Naar de inhoud

Winstsplitsing bij fiscale eenheid vennootschapsbelasting

Onlangs heeft de Hoge Raad een interessant arrest gewezen over de verrekening van vóór de voeging van een fiscale eenheid geleden verliezen. Hieruit blijkt dat doel en strekking van de wet kunnen meebrengen dat de winstsplitsingsregels van toepassing zijn, ook al valt de situatie niet onder de letterlijke tekst van de wet.

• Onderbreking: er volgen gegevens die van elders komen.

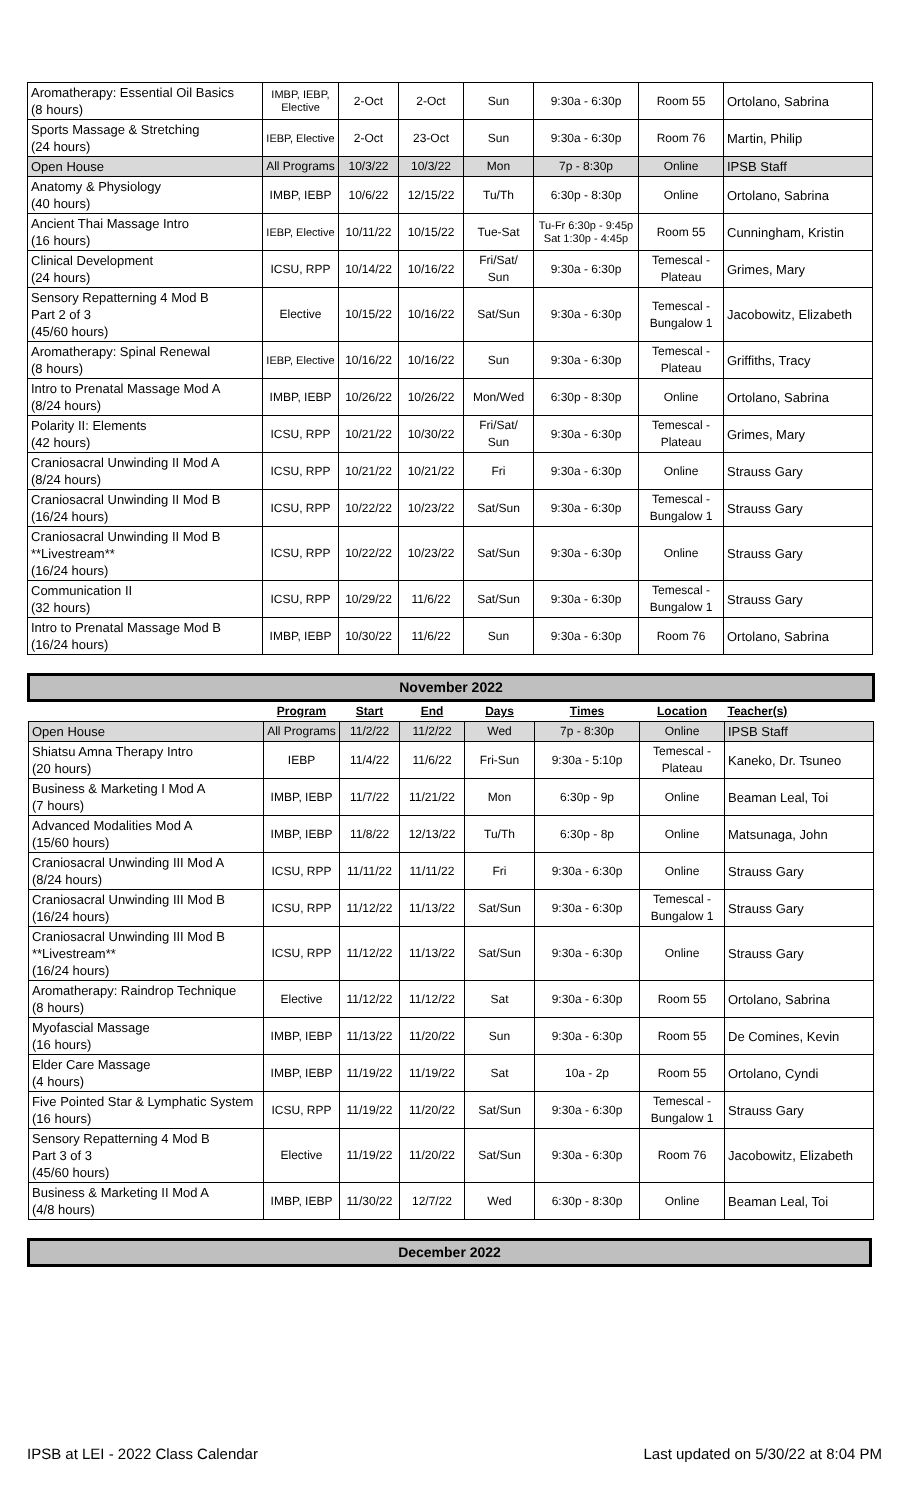| Aromatherapy: Essential Oil Basics (8 hours) | IMBP, IEBP, Elective | 2-Oct | 2-Oct | Sun | 9:30a - 6:30p | Room 55 | Ortolano, Sabrina |
| Sports Massage & Stretching (24 hours) | IEBP, Elective | 2-Oct | 23-Oct | Sun | 9:30a - 6:30p | Room 76 | Martin, Philip |
| Open House | All Programs | 10/3/22 | 10/3/22 | Mon | 7p - 8:30p | Online | IPSB Staff |
| Anatomy & Physiology (40 hours) | IMBP, IEBP | 10/6/22 | 12/15/22 | Tu/Th | 6:30p - 8:30p | Online | Ortolano, Sabrina |
| Ancient Thai Massage Intro (16 hours) | IEBP, Elective | 10/11/22 | 10/15/22 | Tue-Sat | Tu-Fr 6:30p - 9:45p Sat 1:30p - 4:45p | Room 55 | Cunningham, Kristin |
| Clinical Development (24 hours) | ICSU, RPP | 10/14/22 | 10/16/22 | Fri/Sat/ Sun | 9:30a - 6:30p | Temescal - Plateau | Grimes, Mary |
| Sensory Repatterning 4 Mod B Part 2 of 3 (45/60 hours) | Elective | 10/15/22 | 10/16/22 | Sat/Sun | 9:30a - 6:30p | Temescal - Bungalow 1 | Jacobowitz, Elizabeth |
| Aromatherapy: Spinal Renewal (8 hours) | IEBP, Elective | 10/16/22 | 10/16/22 | Sun | 9:30a - 6:30p | Temescal - Plateau | Griffiths, Tracy |
| Intro to Prenatal Massage Mod A (8/24 hours) | IMBP, IEBP | 10/26/22 | 10/26/22 | Mon/Wed | 6:30p - 8:30p | Online | Ortolano, Sabrina |
| Polarity II: Elements (42 hours) | ICSU, RPP | 10/21/22 | 10/30/22 | Fri/Sat/ Sun | 9:30a - 6:30p | Temescal - Plateau | Grimes, Mary |
| Craniosacral Unwinding II Mod A (8/24 hours) | ICSU, RPP | 10/21/22 | 10/21/22 | Fri | 9:30a - 6:30p | Online | Strauss Gary |
| Craniosacral Unwinding II Mod B (16/24 hours) | ICSU, RPP | 10/22/22 | 10/23/22 | Sat/Sun | 9:30a - 6:30p | Temescal - Bungalow 1 | Strauss Gary |
| Craniosacral Unwinding II Mod B **Livestream** (16/24 hours) | ICSU, RPP | 10/22/22 | 10/23/22 | Sat/Sun | 9:30a - 6:30p | Online | Strauss Gary |
| Communication II (32 hours) | ICSU, RPP | 10/29/22 | 11/6/22 | Sat/Sun | 9:30a - 6:30p | Temescal - Bungalow 1 | Strauss Gary |
| Intro to Prenatal Massage Mod B (16/24 hours) | IMBP, IEBP | 10/30/22 | 11/6/22 | Sun | 9:30a - 6:30p | Room 76 | Ortolano, Sabrina |
| November 2022 | | | | | | | |
| | Program | Start | End | Days | Times | Location | Teacher(s) |
| Open House | All Programs | 11/2/22 | 11/2/22 | Wed | 7p - 8:30p | Online | IPSB Staff |
| Shiatsu Amna Therapy Intro (20 hours) | IEBP | 11/4/22 | 11/6/22 | Fri-Sun | 9:30a - 5:10p | Temescal - Plateau | Kaneko, Dr. Tsuneo |
| Business & Marketing I Mod A (7 hours) | IMBP, IEBP | 11/7/22 | 11/21/22 | Mon | 6:30p - 9p | Online | Beaman Leal, Toi |
| Advanced Modalities Mod A (15/60 hours) | IMBP, IEBP | 11/8/22 | 12/13/22 | Tu/Th | 6:30p - 8p | Online | Matsunaga, John |
| Craniosacral Unwinding III Mod A (8/24 hours) | ICSU, RPP | 11/11/22 | 11/11/22 | Fri | 9:30a - 6:30p | Online | Strauss Gary |
| Craniosacral Unwinding III Mod B (16/24 hours) | ICSU, RPP | 11/12/22 | 11/13/22 | Sat/Sun | 9:30a - 6:30p | Temescal - Bungalow 1 | Strauss Gary |
| Craniosacral Unwinding III Mod B **Livestream** (16/24 hours) | ICSU, RPP | 11/12/22 | 11/13/22 | Sat/Sun | 9:30a - 6:30p | Online | Strauss Gary |
| Aromatherapy: Raindrop Technique (8 hours) | Elective | 11/12/22 | 11/12/22 | Sat | 9:30a - 6:30p | Room 55 | Ortolano, Sabrina |
| Myofascial Massage (16 hours) | IMBP, IEBP | 11/13/22 | 11/20/22 | Sun | 9:30a - 6:30p | Room 55 | De Comines, Kevin |
| Elder Care Massage (4 hours) | IMBP, IEBP | 11/19/22 | 11/19/22 | Sat | 10a - 2p | Room 55 | Ortolano, Cyndi |
| Five Pointed Star & Lymphatic System (16 hours) | ICSU, RPP | 11/19/22 | 11/20/22 | Sat/Sun | 9:30a - 6:30p | Temescal - Bungalow 1 | Strauss Gary |
| Sensory Repatterning 4 Mod B Part 3 of 3 (45/60 hours) | Elective | 11/19/22 | 11/20/22 | Sat/Sun | 9:30a - 6:30p | Room 76 | Jacobowitz, Elizabeth |
| Business & Marketing II Mod A (4/8 hours) | IMBP, IEBP | 11/30/22 | 12/7/22 | Wed | 6:30p - 8:30p | Online | Beaman Leal, Toi |
| December 2022 |
IPSB at LEI - 2022 Class Calendar Last updated on 5/30/22 at 8:04 PM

Verliesverrekening fiscale eenheid

Als vennootschappen in een fiscale eenheid worden gevoegd, worden de resultaten van deze vennootschappen voor de belastingheffing samengeteld. Verliezen van een van de gevoegde vennootschappen kunnen bij het bepalen van het resultaat van de fiscale eenheid (horizontaal) worden verrekend met winsten van een andere gevoegde vennootschap. Leidt het gezamenlijke resultaat van de fiscale eenheid tot een verlies, dan kan dit verlies worden verrekend met winsten van de fiscale eenheid in het voorafgaande jaar en/of de volgende negen jaren.

Winstsplitsing

De wetgever wilde echter de verrekening van verliezen niet zover laten gaan dat door het aangaan van een fiscale eenheid ruimere mogelijkheden tot (verticale) verliesverrekening ontstaan dan zonder fiscale eenheid het geval zou zijn. Hiertoe heeft de wetgever winstsplitsing voorgeschreven: de resultaten van de gevoegde vennootschappen moeten worden berekend ‘als ware de vennootschap zelfstandig belastingplichtig’ (art. 15ae t/m 15ah wet vpb 1969) .

Verrekening voorvoegingsverliezen

Dochter-bv heeft bij de verkoop van een pand een herinvesteringsreserve (HIR) gevormd. Vervolgens koopt moeder-bv alle aandelen in dochter-bv, waarna een fiscale eenheid Vpb wordt aangegaan. Moeder-bv beschikt op dat moment over compensabele verliezen (voorvoegingsverliezen). Moeder-bv koopt daarna een pand en brengt de HIR in mindering op de aanschaffingskosten.